TEXT PASSAGE:
↓

Martin Hollingsworth
Martin Hollingsworth

Reputation: 7339

Programmatically triggering the HyperlinkButton navigation

I'm using the Silverlight 3 HyperlinkButton and I want to programmatically trigger the navigation that normally occurs when the button is clicked. There does not appear to be a public method that supports this.

The OnClick method is protected so I could inherit from this control to gain access to this method from a custom control but is there a better way to go about this?

Looking at the implementation of the OnClick method using Reflector does not give me an obvious hint for a better way and the complexity of the code makes me wonder if there is a good reason for not allowing this event to be triggered programmatically. The lowest level managed code call is to MS.Internal.XcpImports.NavigateToSafeURINative and I don't see any public method in the code path that I could use.

Upvotes: 1

Views: 3039

Answers (2)

Martin Hollingsworth
Martin Hollingsworth

Reputation: 7339

For an in browser application, the HtmlWindow.Navigate does the trick as follows, relying on a unique target name to make sure it opens in a different tab or window to the current window hosting the silverlight application.

↑

ACTIVITY A:
From the HyperlinkButton question, extract the stretch from "The OnClick method is" through "go about this?".
ACTIVITY B:
Answer these questions from the HyperlinkButton question:
(i) Which version of Silverlight provides the HyperlinkButton being used?
(ii) What access level does the OnClick method have?
(iii) Which method does the answer use for an in-browser application?

DATA PROVIDED:
↓

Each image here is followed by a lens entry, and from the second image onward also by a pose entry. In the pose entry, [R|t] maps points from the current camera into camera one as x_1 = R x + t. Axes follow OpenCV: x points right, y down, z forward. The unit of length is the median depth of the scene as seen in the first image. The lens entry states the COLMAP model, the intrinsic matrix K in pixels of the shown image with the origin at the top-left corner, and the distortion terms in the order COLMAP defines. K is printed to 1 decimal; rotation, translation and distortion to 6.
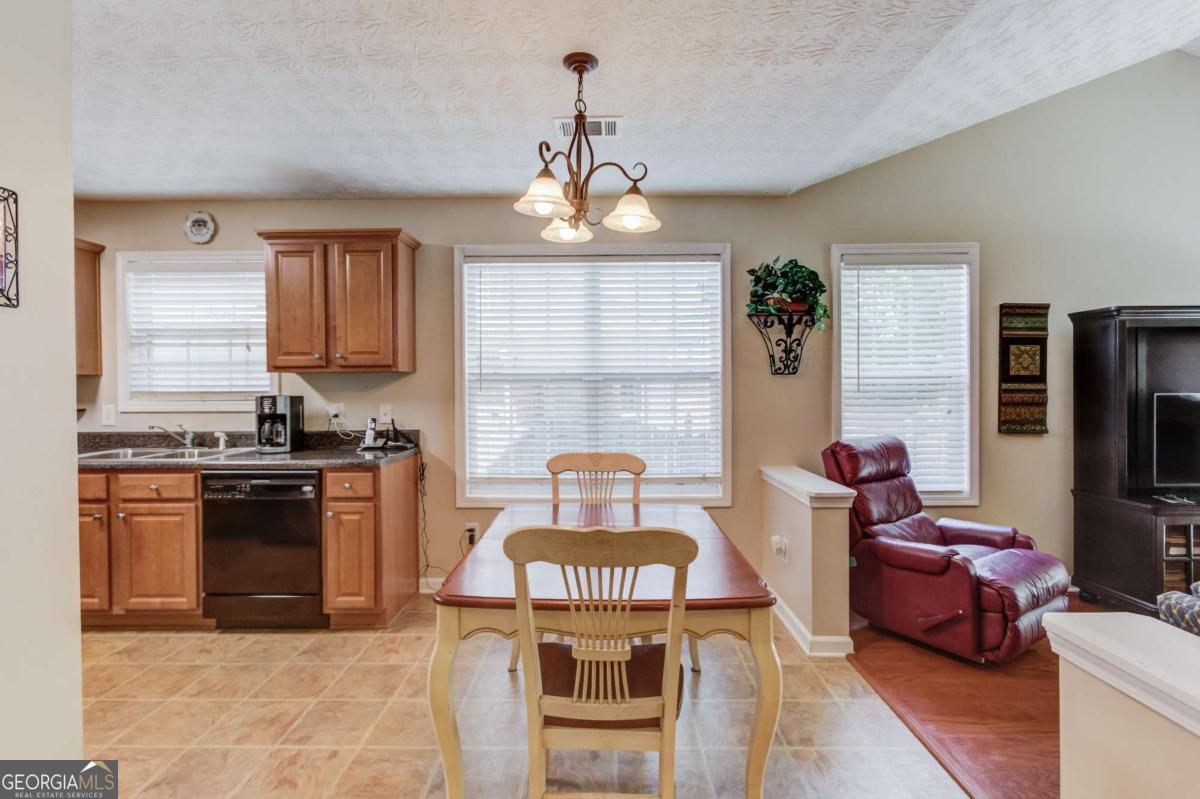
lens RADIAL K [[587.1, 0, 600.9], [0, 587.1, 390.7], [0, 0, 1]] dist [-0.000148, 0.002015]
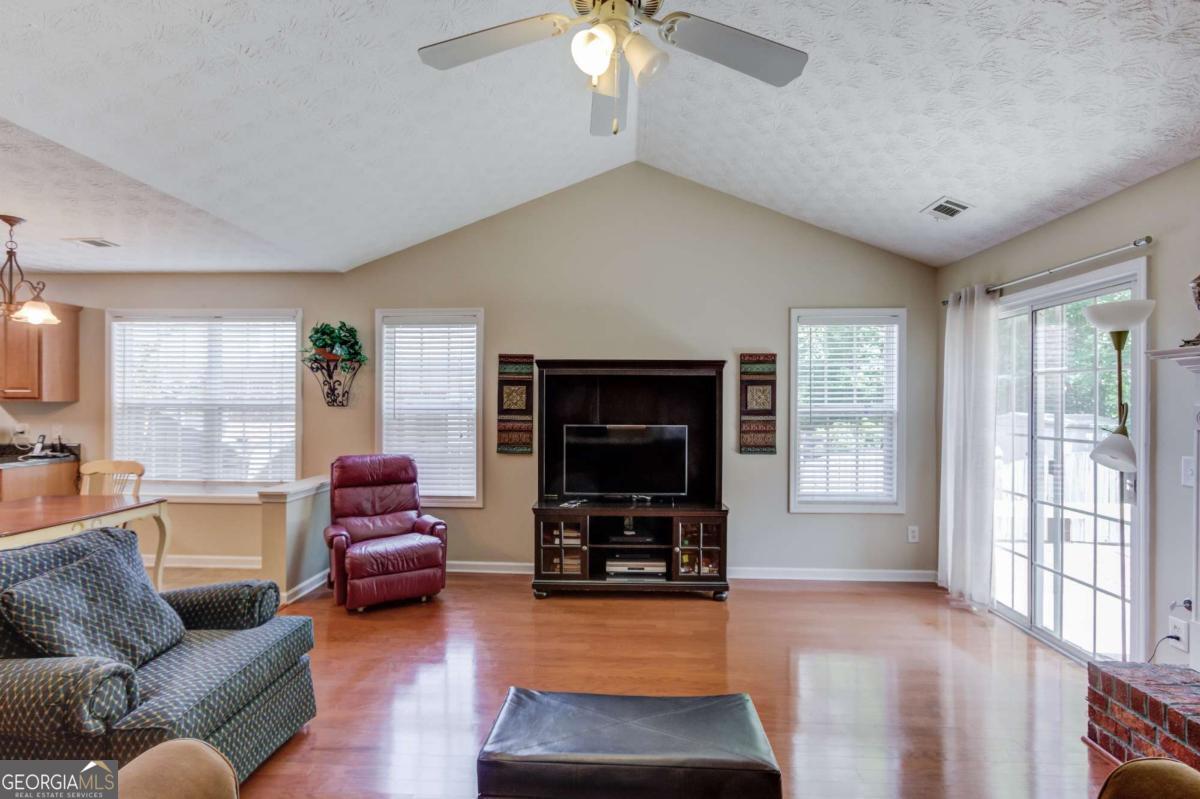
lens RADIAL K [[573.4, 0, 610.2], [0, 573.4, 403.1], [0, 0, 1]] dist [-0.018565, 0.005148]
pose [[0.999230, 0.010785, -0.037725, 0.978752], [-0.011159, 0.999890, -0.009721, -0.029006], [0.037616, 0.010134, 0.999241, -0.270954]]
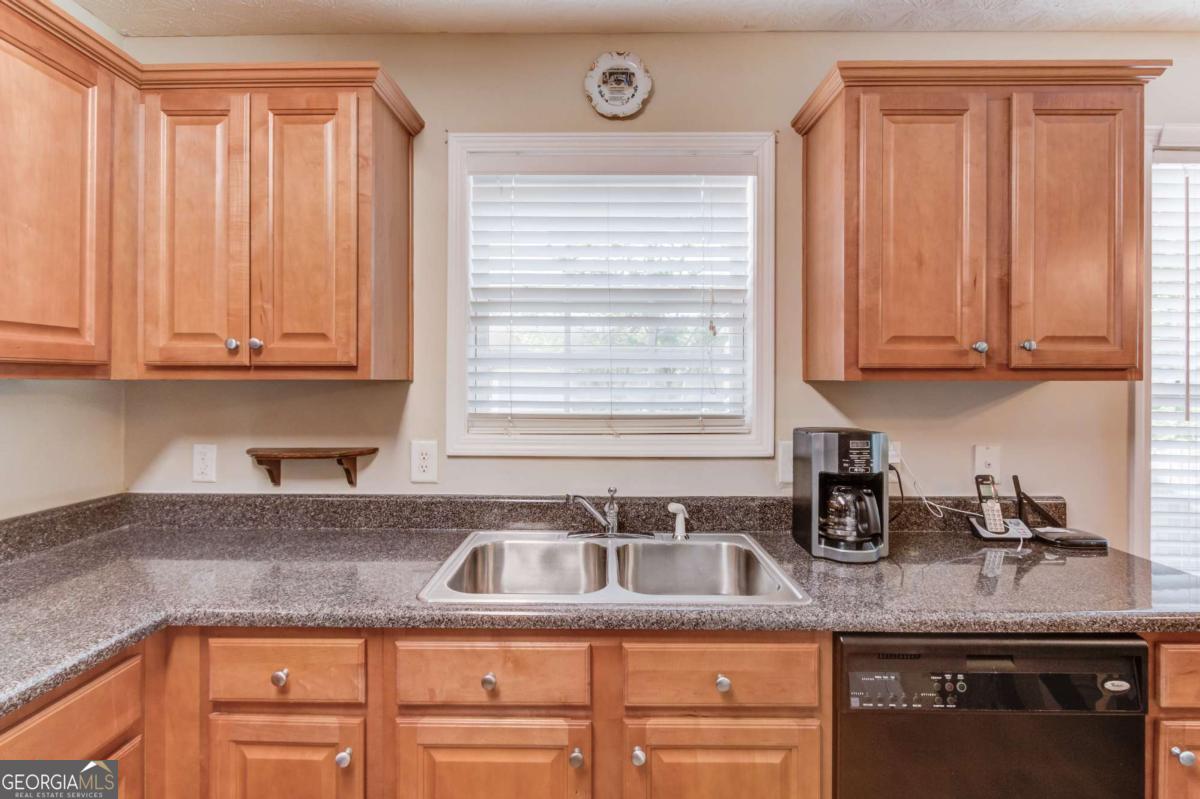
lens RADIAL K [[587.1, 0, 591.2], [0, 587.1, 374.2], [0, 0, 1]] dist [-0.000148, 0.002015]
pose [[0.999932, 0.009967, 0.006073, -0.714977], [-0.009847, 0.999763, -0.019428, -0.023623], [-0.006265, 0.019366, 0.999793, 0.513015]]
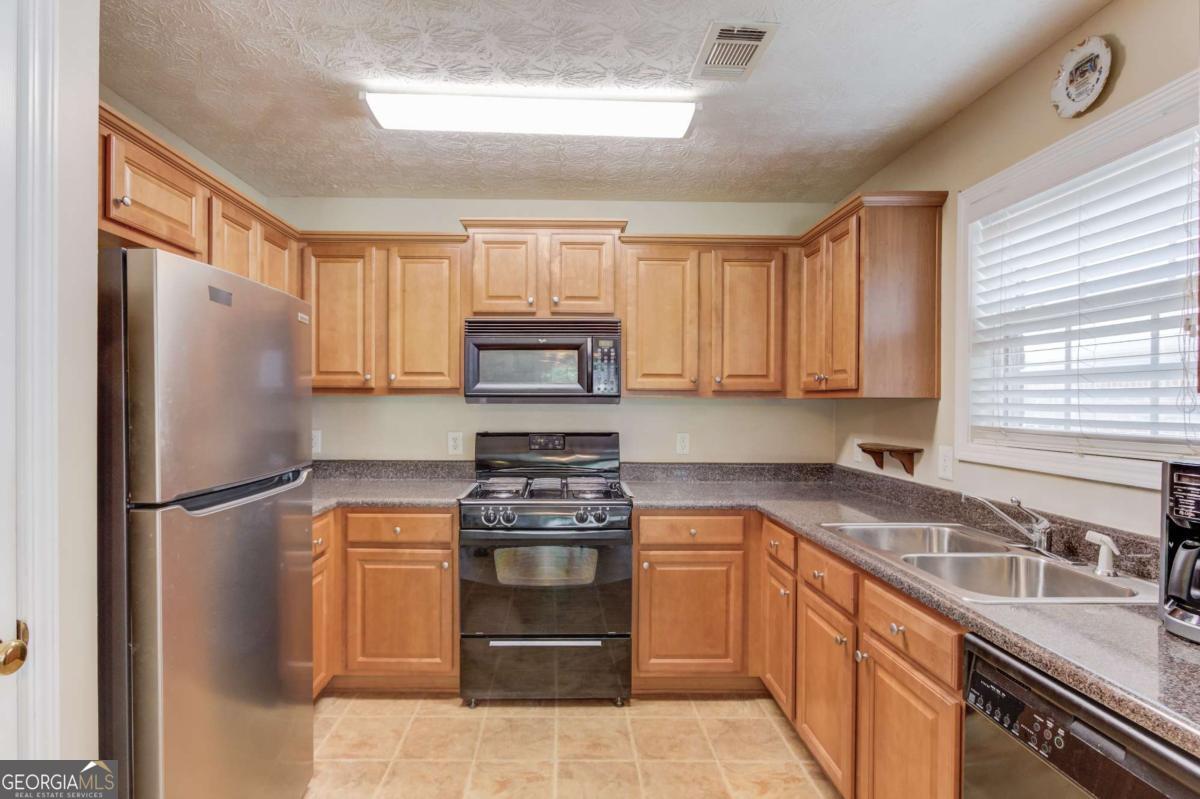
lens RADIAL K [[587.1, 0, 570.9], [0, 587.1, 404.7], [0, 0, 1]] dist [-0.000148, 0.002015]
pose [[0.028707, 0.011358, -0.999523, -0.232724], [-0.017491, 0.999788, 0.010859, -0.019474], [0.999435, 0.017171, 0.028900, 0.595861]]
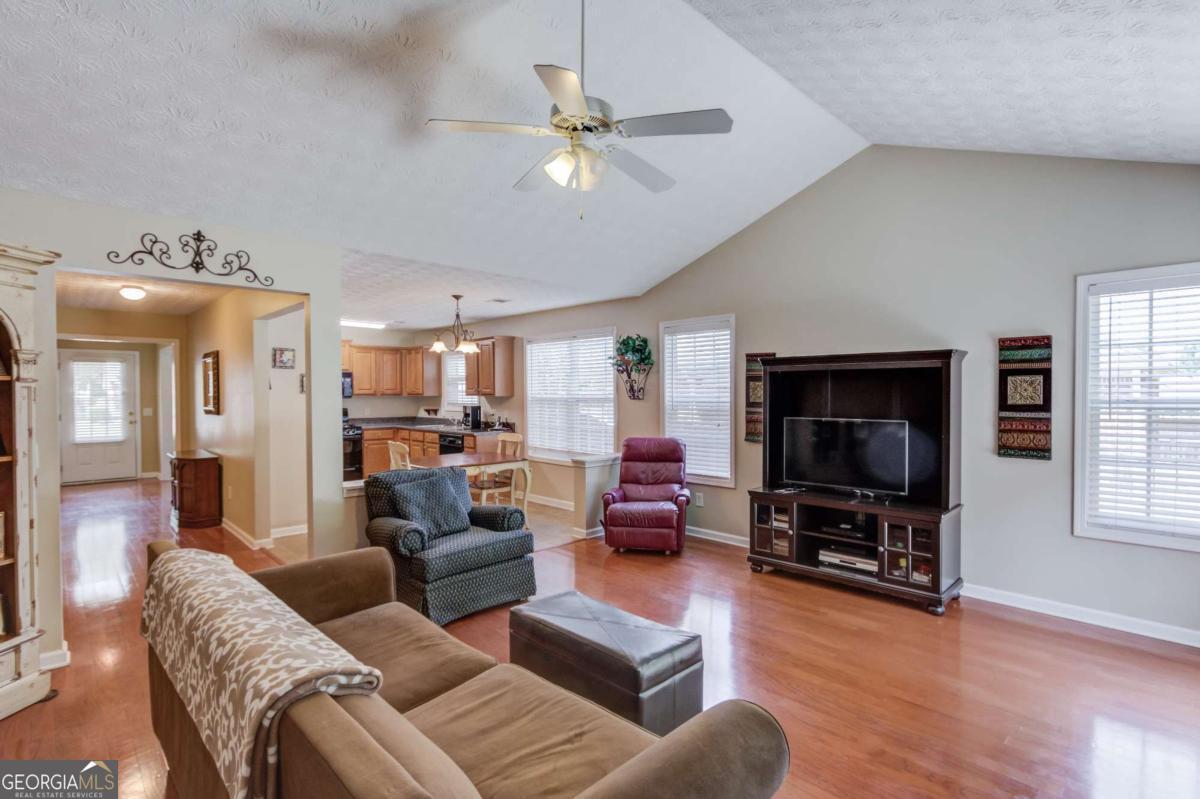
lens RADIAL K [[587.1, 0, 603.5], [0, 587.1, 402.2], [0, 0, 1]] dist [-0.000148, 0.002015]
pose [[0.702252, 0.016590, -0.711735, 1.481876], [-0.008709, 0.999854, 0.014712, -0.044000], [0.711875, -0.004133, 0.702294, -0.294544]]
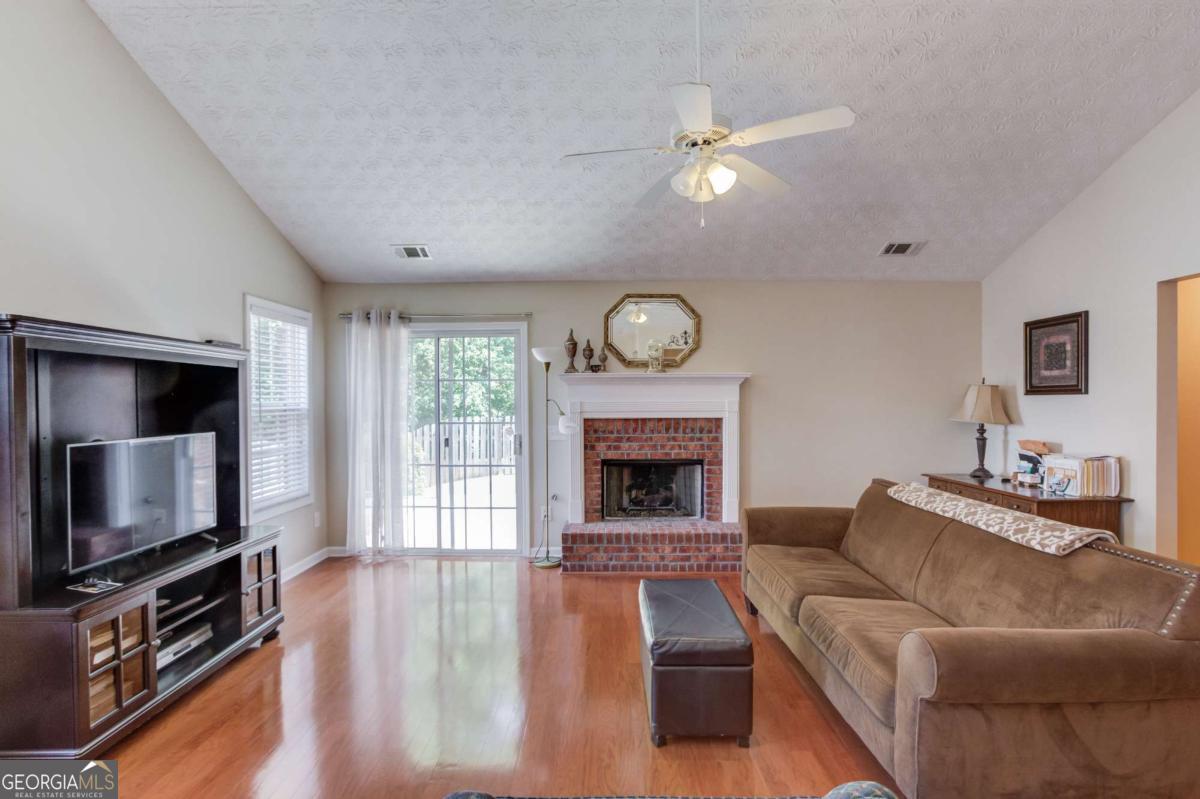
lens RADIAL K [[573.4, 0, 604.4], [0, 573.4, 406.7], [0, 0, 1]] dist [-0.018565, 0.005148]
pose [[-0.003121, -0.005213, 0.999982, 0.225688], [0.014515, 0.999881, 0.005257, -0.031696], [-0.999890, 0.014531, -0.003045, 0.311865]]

↑
↓

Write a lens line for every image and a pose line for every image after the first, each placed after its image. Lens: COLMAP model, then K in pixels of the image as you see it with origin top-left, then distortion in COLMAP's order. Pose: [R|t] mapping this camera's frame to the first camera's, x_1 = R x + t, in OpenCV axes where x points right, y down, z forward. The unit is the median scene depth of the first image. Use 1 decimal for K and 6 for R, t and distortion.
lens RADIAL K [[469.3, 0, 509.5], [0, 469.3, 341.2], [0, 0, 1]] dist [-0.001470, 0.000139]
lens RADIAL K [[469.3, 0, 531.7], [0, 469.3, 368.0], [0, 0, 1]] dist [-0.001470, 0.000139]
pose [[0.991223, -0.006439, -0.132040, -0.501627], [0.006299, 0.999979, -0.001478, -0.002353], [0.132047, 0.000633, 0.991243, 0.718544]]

↑
↓

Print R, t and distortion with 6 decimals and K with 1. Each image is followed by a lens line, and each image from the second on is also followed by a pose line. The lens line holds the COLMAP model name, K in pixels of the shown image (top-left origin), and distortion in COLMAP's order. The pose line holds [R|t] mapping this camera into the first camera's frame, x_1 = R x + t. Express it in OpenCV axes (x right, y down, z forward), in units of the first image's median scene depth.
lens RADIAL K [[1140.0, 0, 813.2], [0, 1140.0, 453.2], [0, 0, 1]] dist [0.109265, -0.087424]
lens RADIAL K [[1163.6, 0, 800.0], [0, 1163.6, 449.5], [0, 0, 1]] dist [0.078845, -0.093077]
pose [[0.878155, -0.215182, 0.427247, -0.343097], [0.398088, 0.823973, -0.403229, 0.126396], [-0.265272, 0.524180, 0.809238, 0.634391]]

↑

ANSWER A:
The OnClick method is protected so I could inherit from this control to gain access to this method from a custom control but is there a better way to go about this?

ANSWER B:
(i) Silverlight 3
(ii) Protected
(iii) HtmlWindow.Navigate